Graphs on Surfaces and Their Applications

The nature of this fascinating book is well captured by the story of its origin. Several Russian mathematicians were talking about the topics they had chosen to use with the high school students in their Math Circles. The idea in these is always to consider some fairly elementary and accessible mathematics, but to choose topics that can easily lead into much deeper waters, usually connected to the leader’s own research. The group of mathematicians leading the math circles in question had a wide range of interests: some were combinatorialists, others did mathematical physics, algebraic number theory, or singularity theory. To everyone’s surprise, it turned out that all of the circles were working on similar topics, centered on the study of graphs drawn on surfaces.

Two of the mathematicians present at that conversation are the authors of this book. Fascinated by the fact that the same objects were of interest in so many different areas of mathematics, they set out to understand why. “Luckily,” they say, they underestimated “the width and the depth of the sea we intended to cross, otherwise we would not have dared to start.” It turned out that graphs on surfaces were everywhere and led to very deep mathematics. This book, which is part of the Springer Encyclopaedia of Mathematical Sciences series, is the result of their explorations.

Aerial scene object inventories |
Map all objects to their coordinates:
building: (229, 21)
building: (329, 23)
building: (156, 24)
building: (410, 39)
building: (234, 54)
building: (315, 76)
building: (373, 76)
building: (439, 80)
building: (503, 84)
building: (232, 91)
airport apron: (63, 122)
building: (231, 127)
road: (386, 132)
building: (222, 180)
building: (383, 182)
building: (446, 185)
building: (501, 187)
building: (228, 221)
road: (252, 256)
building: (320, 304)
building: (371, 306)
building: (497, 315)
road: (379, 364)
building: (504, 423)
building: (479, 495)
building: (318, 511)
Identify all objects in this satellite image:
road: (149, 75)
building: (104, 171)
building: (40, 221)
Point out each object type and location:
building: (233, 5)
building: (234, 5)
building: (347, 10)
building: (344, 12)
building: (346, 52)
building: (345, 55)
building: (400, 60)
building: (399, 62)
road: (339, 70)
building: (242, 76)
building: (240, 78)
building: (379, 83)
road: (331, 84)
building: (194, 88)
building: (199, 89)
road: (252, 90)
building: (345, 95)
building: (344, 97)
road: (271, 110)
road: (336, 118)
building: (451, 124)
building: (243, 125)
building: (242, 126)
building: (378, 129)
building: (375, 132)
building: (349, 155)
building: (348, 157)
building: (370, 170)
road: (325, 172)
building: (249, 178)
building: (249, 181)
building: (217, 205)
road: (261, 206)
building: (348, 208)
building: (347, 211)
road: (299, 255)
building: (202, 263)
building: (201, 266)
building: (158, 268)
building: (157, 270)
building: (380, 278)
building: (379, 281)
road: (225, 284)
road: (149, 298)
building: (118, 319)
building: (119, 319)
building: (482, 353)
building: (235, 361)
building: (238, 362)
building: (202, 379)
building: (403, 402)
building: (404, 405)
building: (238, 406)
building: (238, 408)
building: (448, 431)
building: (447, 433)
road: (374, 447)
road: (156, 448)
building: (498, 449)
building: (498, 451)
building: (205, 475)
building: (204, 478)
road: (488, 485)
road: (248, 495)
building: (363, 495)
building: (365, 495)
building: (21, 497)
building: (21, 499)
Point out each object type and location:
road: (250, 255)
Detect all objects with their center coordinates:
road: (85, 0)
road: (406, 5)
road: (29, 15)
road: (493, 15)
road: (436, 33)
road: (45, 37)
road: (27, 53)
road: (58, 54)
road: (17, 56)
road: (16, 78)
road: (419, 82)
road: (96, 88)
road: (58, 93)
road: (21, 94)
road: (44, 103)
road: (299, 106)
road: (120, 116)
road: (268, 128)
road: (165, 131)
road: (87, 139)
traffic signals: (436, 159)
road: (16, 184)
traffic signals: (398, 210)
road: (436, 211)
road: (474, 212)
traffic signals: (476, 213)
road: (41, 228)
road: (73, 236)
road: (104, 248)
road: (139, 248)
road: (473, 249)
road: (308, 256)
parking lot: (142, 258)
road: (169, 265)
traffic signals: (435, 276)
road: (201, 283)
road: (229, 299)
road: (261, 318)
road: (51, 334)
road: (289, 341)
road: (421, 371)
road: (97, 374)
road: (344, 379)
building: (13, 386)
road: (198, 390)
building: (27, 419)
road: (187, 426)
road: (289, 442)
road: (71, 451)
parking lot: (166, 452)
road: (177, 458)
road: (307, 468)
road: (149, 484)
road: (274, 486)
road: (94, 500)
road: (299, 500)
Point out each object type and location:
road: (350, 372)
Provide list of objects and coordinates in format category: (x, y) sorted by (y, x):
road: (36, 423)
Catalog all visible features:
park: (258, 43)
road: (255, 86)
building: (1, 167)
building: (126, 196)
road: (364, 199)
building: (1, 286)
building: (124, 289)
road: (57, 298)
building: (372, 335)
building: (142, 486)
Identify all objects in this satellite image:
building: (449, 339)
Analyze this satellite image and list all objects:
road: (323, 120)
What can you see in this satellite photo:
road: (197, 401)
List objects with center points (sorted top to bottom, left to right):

Task requirements |
a: In the passage on graphs on surfaces, swap "high school students" for "young learners" and write out the part starting at "Graphs on Surfaces and" and ending at "drawn on surfaces.".
b: Translate this sentence from the passage on graphs on surfaces into Spanish: "It turned out that graphs on surfaces were everywhere and led to very deep mathematics."

Answers to the exercise |
a:
Graphs on Surfaces and Their Applications

The nature of this fascinating book is well captured by the story of its origin. Several Russian mathematicians were talking about the topics they had chosen to use with the young learners in their Math Circles. The idea in these is always to consider some fairly elementary and accessible mathematics, but to choose topics that can easily lead into much deeper waters, usually connected to the leader’s own research. The group of mathematicians leading the math circles in question had a wide range of interests: some were combinatorialists, others did mathematical physics, algebraic number theory, or singularity theory. To everyone’s surprise, it turned out that all of the circles were working on similar topics, centered on the study of graphs drawn on surfaces.

b: Resultó que los grafos en superficies estaban en todas partes y conducían a matemáticas muy profundas.